VOBS in other locations (SJC1, AMS1, BLR1 & DEL1) already have high performance NVMe storage in place and we recommend creating a new VOBS subscription there for your workloads while the extended maintenance efforts in EWR are completed. While we expect your access to VOBS EWR to be restored soon, the platform will be under higher load than normal during the hardware replacement process over the next few weeks.

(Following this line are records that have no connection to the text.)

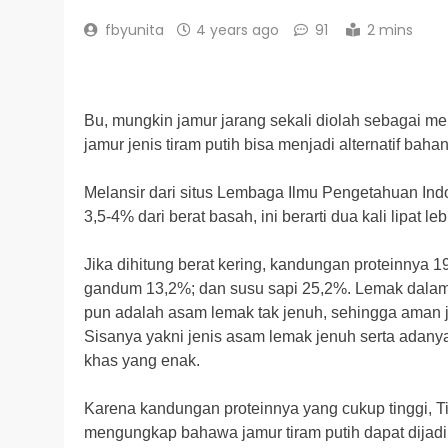
fbyunita
4 years ago
91
2 mins
Bu, mungkin jamur jarang sekali diolah sebagai 
jamur jenis tiram putih bisa menjadi alternatif bah
Melansir dari situs Lembaga Ilmu Pengetahuan Indon
3,5-4% dari berat basah, ini berarti dua kali lipat le
Jika dihitung berat kering, kandungan proteinnya 19
gandum 13,2%; dan susu sapi 25,2%. Lemak dalam
pun adalah asam lemak tak jenuh, sehingga aman j
Sisanya yakni jenis asam lemak jenuh serta adany
khas yang enak.
Karena kandungan proteinnya yang cukup tinggi, Tim
mengungkap bahawa jamur tiram putih dapat dijadi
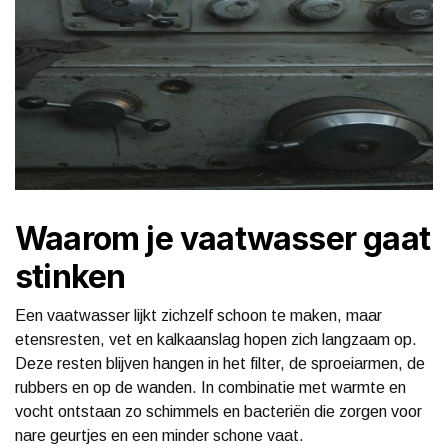
Waarom je vaatwasser gaat
stinken
Een vaatwasser lijkt zichzelf schoon te maken, maar
etensresten, vet en kalkaanslag hopen zich langzaam op.
Deze resten blijven hangen in het filter, de sproeiarmen, de
rubbers en op de wanden. In combinatie met warmte en
vocht ontstaan zo schimmels en bacteriën die zorgen voor
nare geurtjes en een minder schone vaat.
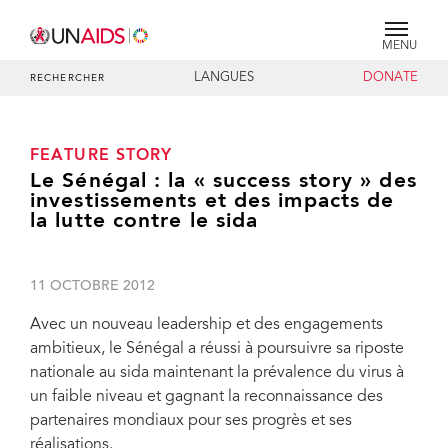
MENU
LANGUES
DONATE
RECHERCHER
FEATURE STORY
Le Sénégal : la « success story » des
investissements et des impacts de
la lutte contre le sida
11 OCTOBRE 2012
Avec un nouveau leadership et des engagements
ambitieux, le Sénégal a réussi à poursuivre sa riposte
nationale au sida maintenant la prévalence du virus à
un faible niveau et gagnant la reconnaissance des
partenaires mondiaux pour ses progrès et ses
réalisations.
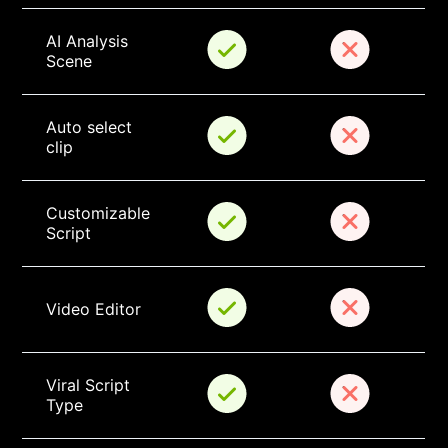
AI Analysis 
Scene
Auto select 
clip
Customizable 
Script
Video Editor
Viral Script 
Type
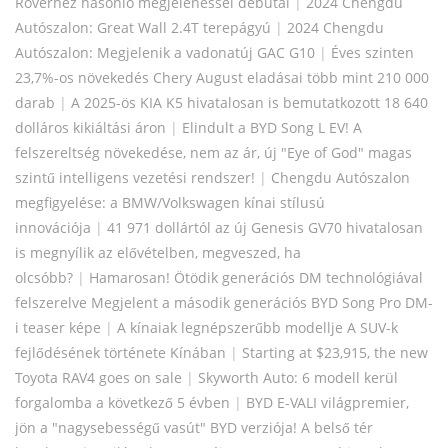
Roverhez hasonló megjelenéssel debütál
|
2024 Chengdu
Autószalon: Great Wall 2.4T terepágyú
|
2024 Chengdu
Autószalon: Megjelenik a vadonatúj GAC G10
|
Éves szinten
23,7%-os növekedés Chery August eladásai több mint 210 000
darab
|
A 2025-ös KIA K5 hivatalosan is bemutatkozott 18 640
dolláros kikiáltási áron
|
Elindult a BYD Song L EV! A
felszereltség növekedése, nem az ár, új "Eye of God" magas
szintű intelligens vezetési rendszer!
|
Chengdu Autószalon
megfigyelése: a BMW/Volkswagen kínai stílusú
innovációja
|
41 971 dollártól az új Genesis GV70 hivatalosan
is megnyílik az elővételben, megveszed, ha
olcsóbb?
|
Hamarosan! Ötödik generációs DM technológiával
felszerelve Megjelent a második generációs BYD Song Pro DM-
i teaser képe
|
A kínaiak legnépszerűbb modellje A SUV-k
fejlődésének története Kínában
|
Starting at $23,915, the new
Toyota RAV4 goes on sale
|
Skyworth Auto: 6 modell kerül
forgalomba a következő 5 évben
|
BYD E-VALI világpremier,
jön a "nagysebességű vasút" BYD verziója! A belső tér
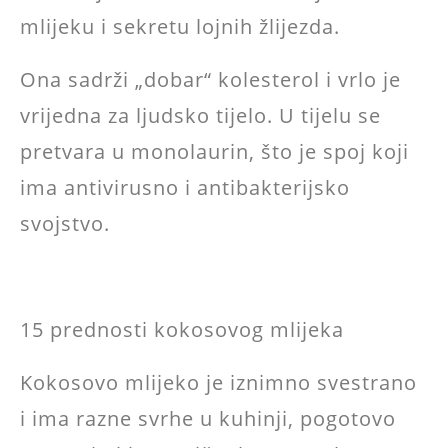
mlijeku i sekretu lojnih žlijezda.
Ona sadrži „dobar“ kolesterol i vrlo je
vrijedna za ljudsko tijelo. U tijelu se
pretvara u monolaurin, što je spoj koji
ima antivirusno i antibakterijsko
svojstvo.
15 prednosti kokosovog mlijeka
Kokosovo mlijeko je iznimno svestrano
i ima razne svrhe u kuhinji, pogotovo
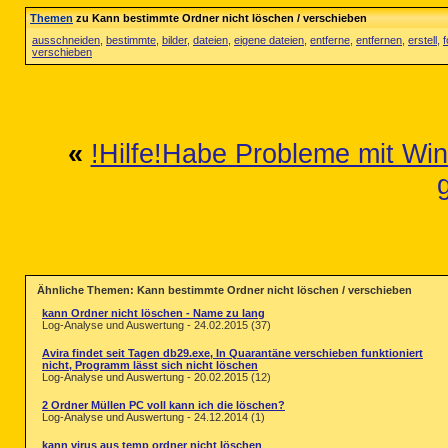
Themen
zu Kann bestimmte Ordner nicht löschen / verschieben
ausschneiden
,
bestimmte
,
bilder
,
dateien
,
eigene dateien
,
entferne
,
entfernen
,
erstell
,
f
verschieben
«
!Hilfe!Habe Probleme mit Wi
Ähnliche Themen: Kann bestimmte Ordner nicht löschen / verschieben
kann Ordner nicht löschen - Name zu lang
Log-Analyse und Auswertung - 24.02.2015 (37)
Avira findet seit Tagen db29.exe, In Quarantäne verschieben funktioniert
nicht, Programm lässt sich nicht löschen
Log-Analyse und Auswertung - 20.02.2015 (12)
2 Ordner Müllen PC voll kann ich die löschen?
Log-Analyse und Auswertung - 24.12.2014 (1)
kann virus aus temp ordner nicht löschen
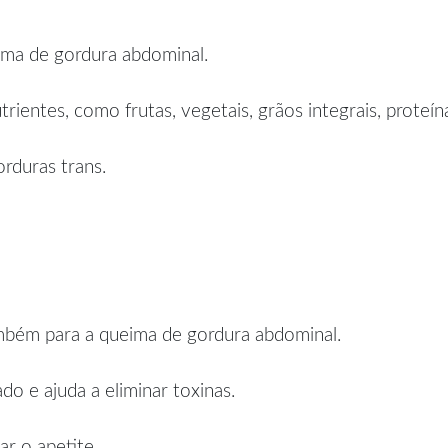
ima de gordura abdominal.
ientes, como frutas, vegetais, grãos integrais, proteí
rduras trans.
ambém para a queima de gordura abdominal.
o e ajuda a eliminar toxinas.
r o apetite.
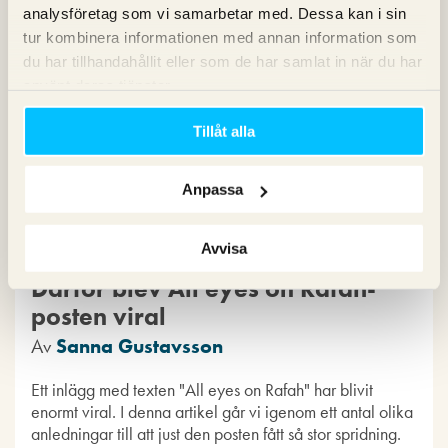
analysföretag som vi samarbetar med. Dessa kan i sin
tur kombinera informationen med annan information som
du har tillhandahållit eller som de har samlat in när du har
använt deras tjänster.
Tillåt alla
Anpassa
Avvisa
Därför blev All eyes on Rafah-
posten viral
Av
Sanna Gustavsson
Ett inlägg med texten "All eyes on Rafah" har blivit
enormt viral. I denna artikel går vi igenom ett antal olika
anledningar till att just den posten fått så stor spridning.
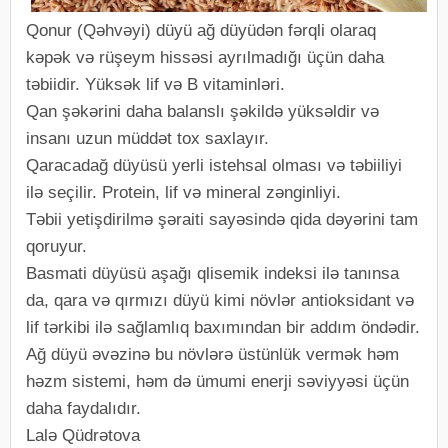
Qonur (Qəhvəyi) düyü ağ düyüdən fərqli olaraq
kəpək və rüşeym hissəsi ayrılmadığı üçün daha
təbiidir. Yüksək lif və B vitaminləri.
Qan şəkərini daha balanslı şəkildə yüksəldir və
insanı uzun müddət tox saxlayır.
Qaracadağ düyüsü yerli istehsal olması və təbiiliyi
ilə seçilir. Protein, lif və mineral zənginliyi.
Təbii yetişdirilmə şəraiti sayəsində qida dəyərini tam
qoruyur.
Basmati düyüsü aşağı qlisemik indeksi ilə tanınsa
da, qara və qırmızı düyü kimi növlər antioksidant və
lif tərkibi ilə sağlamlıq baxımından bir addım öndədir.
Ağ düyü əvəzinə bu növlərə üstünlük vermək həm
həzm sistemi, həm də ümumi enerji səviyyəsi üçün
daha faydalıdır.
Lalə Qüdrətova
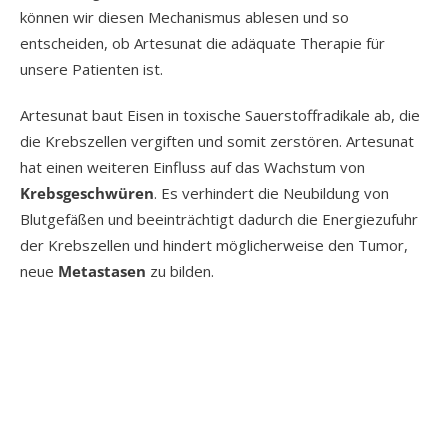
können wir diesen Mechanismus ablesen und so
entscheiden, ob Artesunat die adäquate Therapie für
unsere Patienten ist.
Artesunat baut Eisen in toxische Sauerstoffradikale ab, die
die Krebszellen vergiften und somit zerstören. Artesunat
hat einen weiteren Einfluss auf das Wachstum von
Krebsgeschwüren
. Es verhindert die Neubildung von
Blutgefäßen und beeinträchtigt dadurch die Energiezufuhr
der Krebszellen und hindert möglicherweise den Tumor,
neue
Metastasen
zu bilden.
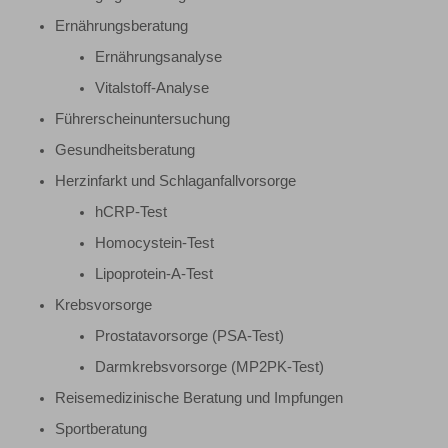
Ernährungsberatung
Ernährungsanalyse
Vitalstoff-Analyse
Führerscheinuntersuchung
Gesundheitsberatung
Herzinfarkt und Schlaganfallvorsorge
hCRP-Test
Homocystein-Test
Lipoprotein-A-Test
Krebsvorsorge
Prostatavorsorge (PSA-Test)
Darmkrebsvorsorge (MP2PK-Test)
Reisemedizinische Beratung und Impfungen
Sportberatung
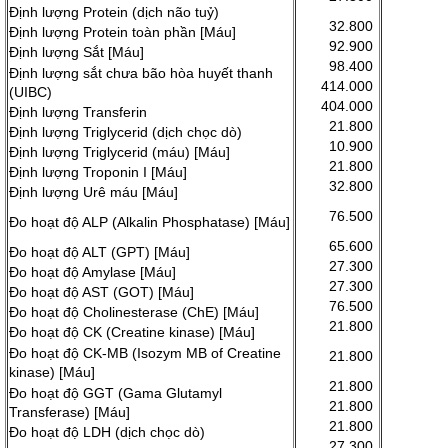
Định lượng Protein (dịch não tuỷ)
32.800
Định lượng Protein toàn phần [Máu]
92.900
Định lượng Sắt [Máu]
98.400
Định lượng sắt chưa bão hòa huyết thanh
414.000
(UIBC)
404.000
Định lượng Transferin
21.800
Định lượng Triglycerid (dịch chọc dò)
10.900
Định lượng Triglycerid (máu) [Máu]
21.800
Định lượng Troponin I [Máu]
32.800
Định lượng Urê máu [Máu]
76.500
Đo hoạt độ ALP (Alkalin Phosphatase) [Máu]
65.600
Đo hoạt độ ALT (GPT) [Máu]
27.300
Đo hoạt độ Amylase [Máu]
27.300
Đo hoạt độ AST (GOT) [Máu]
76.500
Đo hoạt độ Cholinesterase (ChE) [Máu]
21.800
Đo hoạt độ CK (Creatine kinase) [Máu]
Đo hoạt độ CK-MB (Isozym MB of Creatine
21.800
kinase) [Máu]
21.800
Đo hoạt độ GGT (Gama Glutamyl
21.800
Transferase) [Máu]
21.800
Đo hoạt độ LDH (dịch chọc dò)
27.300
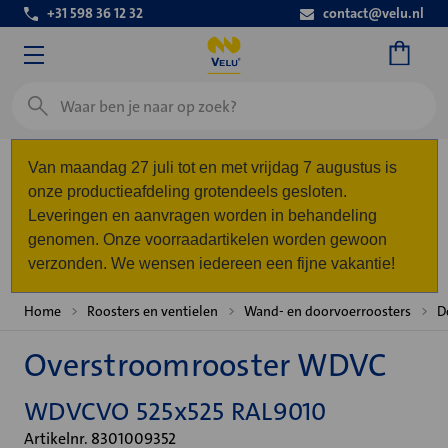
+31 598 36 12 32
contact@velu.nl
Zoeken
Van maandag 27 juli tot en met vrijdag 7 augustus is
onze productieafdeling grotendeels gesloten.
Leveringen en aanvragen worden in behandeling
genomen. Onze voorraadartikelen worden gewoon
verzonden. We wensen iedereen een fijne vakantie!
Home
Roosters en ventielen
Wand- en doorvoerroosters
D
Overstroomrooster WDVC
WDVCVO 525x525 RAL9010
Artikelnr. 8301009352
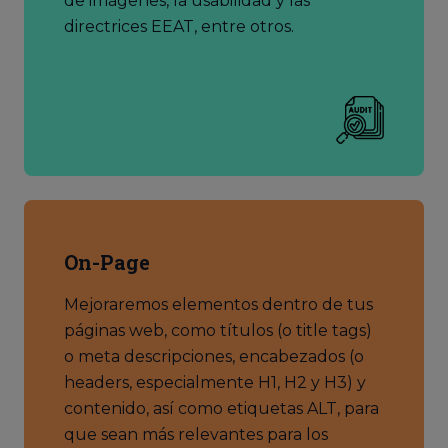
de imágenes, la usabilidad y las
directrices EEAT, entre otros.
On-Page
Mejoraremos elementos dentro de tus
páginas web, como títulos (o title tags)
o meta descripciones, encabezados (o
headers, especialmente H1, H2 y H3) y
contenido, así como etiquetas ALT, para
que sean más relevantes para los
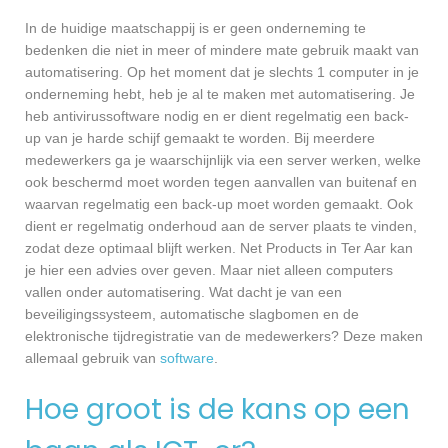
In de huidige maatschappij is er geen onderneming te
bedenken die niet in meer of mindere mate gebruik maakt van
automatisering. Op het moment dat je slechts 1 computer in je
onderneming hebt, heb je al te maken met automatisering. Je
heb antivirussoftware nodig en er dient regelmatig een back-
up van je harde schijf gemaakt te worden. Bij meerdere
medewerkers ga je waarschijnlijk via een server werken, welke
ook beschermd moet worden tegen aanvallen van buitenaf en
waarvan regelmatig een back-up moet worden gemaakt. Ook
dient er regelmatig onderhoud aan de server plaats te vinden,
zodat deze optimaal blijft werken. Net Products in Ter Aar kan
je hier een advies over geven. Maar niet alleen computers
vallen onder automatisering. Wat dacht je van een
beveiligingssysteem, automatische slagbomen en de
elektronische tijdregistratie van de medewerkers? Deze maken
allemaal gebruik van
software
.
Hoe groot is de kans op een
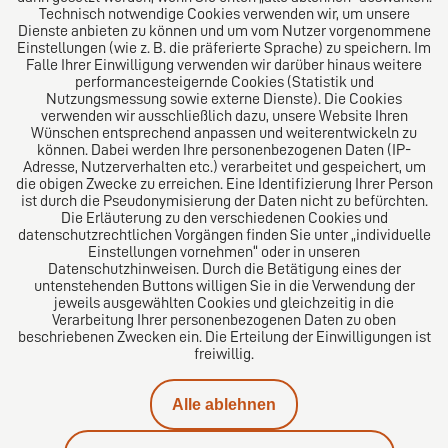
Technisch notwendige Cookies verwenden wir, um unsere
Welt. Für den erfolgreichen Mittelstand.
Dienste anbieten zu können und um vom Nutzer vorgenommene
Einstellungen (wie z. B. die präferierte Sprache) zu speichern. Im
Folgen Sie uns auf
Falle Ihrer Einwilligung verwenden wir darüber hinaus weitere
performancesteigernde Cookies (Statistik und
Nutzungsmessung sowie externe Dienste). Die Cookies
verwenden wir ausschließlich dazu, unsere Website Ihren
Wünschen entsprechend anpassen und weiterentwickeln zu
können. Dabei werden Ihre personenbezogenen Daten (IP-
Adresse, Nutzerverhalten etc.) verarbeitet und gespeichert, um
die obigen Zwecke zu erreichen. Eine Identifizierung Ihrer Person
Das europäische Kanzlei-Netzwerk
ist durch die Pseudonymisierung der Daten nicht zu befürchten.
Die Erläuterung zu den verschiedenen Cookies und
datenschutzrechtlichen Vorgängen finden Sie unter „individuelle
Einstellungen vornehmen“ oder in unseren
Datenschutzhinweisen. Durch die Betätigung eines der
untenstehenden Buttons willigen Sie in die Verwendung der
jeweils ausgewählten Cookies und gleichzeitig in die
Verarbeitung Ihrer personenbezogenen Daten zu oben
beschriebenen Zwecken ein. Die Erteilung der Einwilligungen ist
freiwillig.
Impressum
Alle ablehnen
Datenschutz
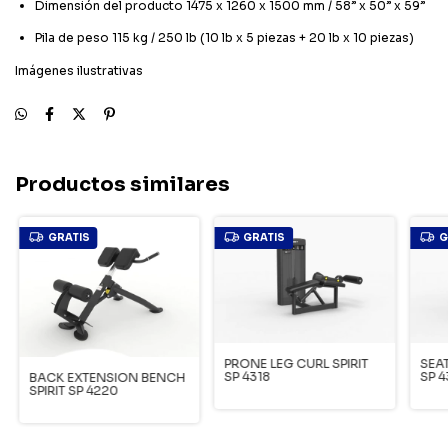
Dimensión del producto 1475 x 1260 x 1500 mm / 58” x 50” x 59”
Pila de peso 115 kg / 250 lb (10 lb x 5 piezas + 20 lb x 10 piezas)
Imágenes ilustrativas
Productos similares
GRATIS
GRATIS
G
PRONE LEG CURL SPIRIT
SEAT
SP 4318
SP 4
BACK EXTENSION BENCH
SPIRIT SP 4220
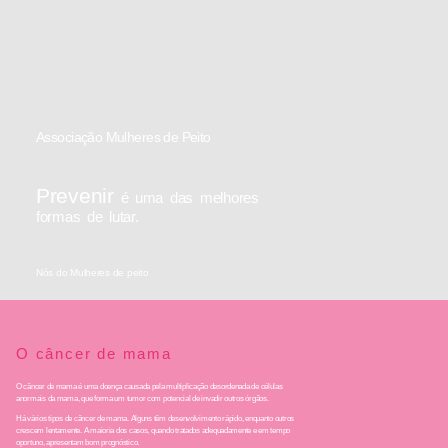
Associação Mulheres de Peito
Prevenir
é uma das melhores
formas de lutar.
Nós do Mulheres de peito
O câncer de mama
O câncer de mama é uma doença causada pela multiplicação desordenada de células
anormais da mama, que forma um tumor com potencial de invadir outros órgãos.
Há vários tipos de câncer de mama. Alguns têm desenvolvimento rápido, enquanto outros
crescem lentamente. A maioria dos casos, quando tratados adequadamente e em tempo
oportuno, apresentam bom prognóstico.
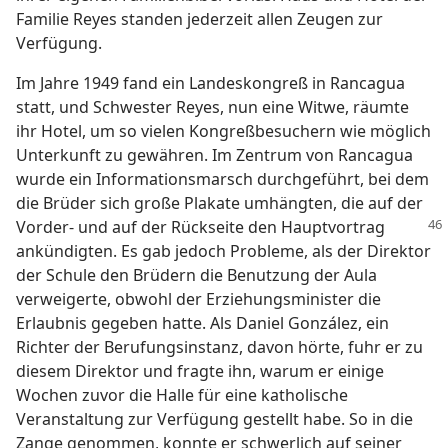
Familie Reyes standen jederzeit allen Zeugen zur
Verfügung.
Im Jahre 1949 fand ein Landeskongreß in Rancagua
statt, und Schwester Reyes, nun eine Witwe, räumte
ihr Hotel, um so vielen Kongreßbesuchern wie möglich
Unterkunft zu gewähren. Im Zentrum von Rancagua
wurde ein Informationsmarsch durchgeführt, bei dem
die Brüder sich große Plakate umhängten, die auf der
Vorder- und
auf der Rückseite den Hauptvortrag
ankündigten. Es gab jedoch Probleme, als der Direktor
der Schule den Brüdern die Benutzung der Aula
verweigerte, obwohl der Erziehungsminister die
Erlaubnis gegeben hatte. Als Daniel González, ein
Richter der Berufungsinstanz, davon hörte, fuhr er zu
diesem Direktor und fragte ihn, warum er einige
Wochen zuvor die Halle für eine katholische
Veranstaltung zur Verfügung gestellt habe. So in die
Zange genommen, konnte er schwerlich auf seiner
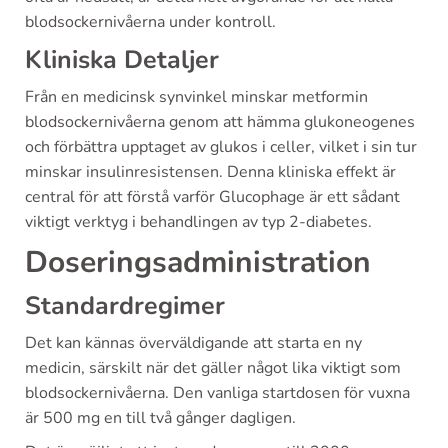
blodsockernivåerna under kontroll.
Kliniska Detaljer
Från en medicinsk synvinkel minskar metformin
blodsockernivåerna genom att hämma glukoneogenes
och förbättra upptaget av glukos i celler, vilket i sin tur
minskar insulinresistensen. Denna kliniska effekt är
central för att förstå varför Glucophage är ett sådant
viktigt verktyg i behandlingen av typ 2-diabetes.
Doseringsadministration
Standardregimer
Det kan kännas överväldigande att starta en ny
medicin, särskilt när det gäller något lika viktigt som
blodsockernivåerna. Den vanliga startdosen för vuxna
är 500 mg en till två gånger dagligen.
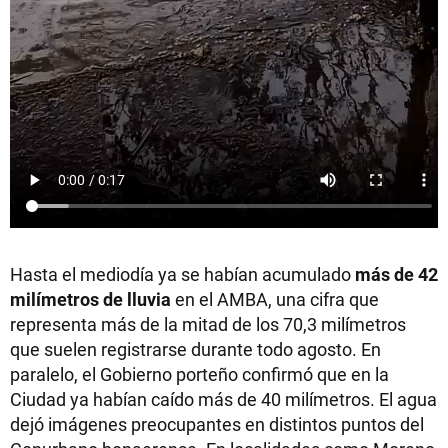
Hasta el mediodía ya se habían acumulado
más de 42
milímetros de lluvia
en el AMBA, una cifra que
representa más de la mitad de los 70,3 milímetros
que suelen registrarse durante todo agosto. En
paralelo, el Gobierno porteño confirmó que en la
Ciudad ya habían caído más de 40 milímetros. El agua
dejó imágenes preocupantes en distintos puntos del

We will provide regular updates until normal read/write access is restored.
They have been overhauling each S3 datacenter one by one onto faster and more reliable hardware and NJ just hadn't been done yet. In the coming weeks it sounds like they will be implementing the new hardware to prevent this kind of outage from happening again.
The hardware that backs the NJ storage is in the process of being completely revamped with newer/better hardware. I am sorry that it has caused issues for you and while I cannot say for certain that it will be 100% trouble free, we do expect that problems will subside once the upgrade is complete.
While it took the site down here's what we did to get around it so we could still map tests.
  • A regional fastdl has been set up for each server. One for US and one for EU. They are not hosted in S3.
  • The bot now supports dropbox links and direct bsp's uploaded to discord.
  • If S3 is down, the bot will not check for MD5 hashes, thus increasing the risk in conflicting map errors.
  • Demos are uploaded to the regional fastdl's if S3 is down. You can see those at either us.tf2maps.net or eu.tf2maps.net
  • The servers will auto clean up after a map is on there for too long (it's like 30 days but I'm waiting to see how storage handles rn if it needs to be lowered)
Currently, you can't upload anything to the site rn, it's returning 403's when you try and put an object into storage, but at least we can read things that are on here. I imagine they are still trying to stand up a load balancer for the network to make sure it doesn't go down again.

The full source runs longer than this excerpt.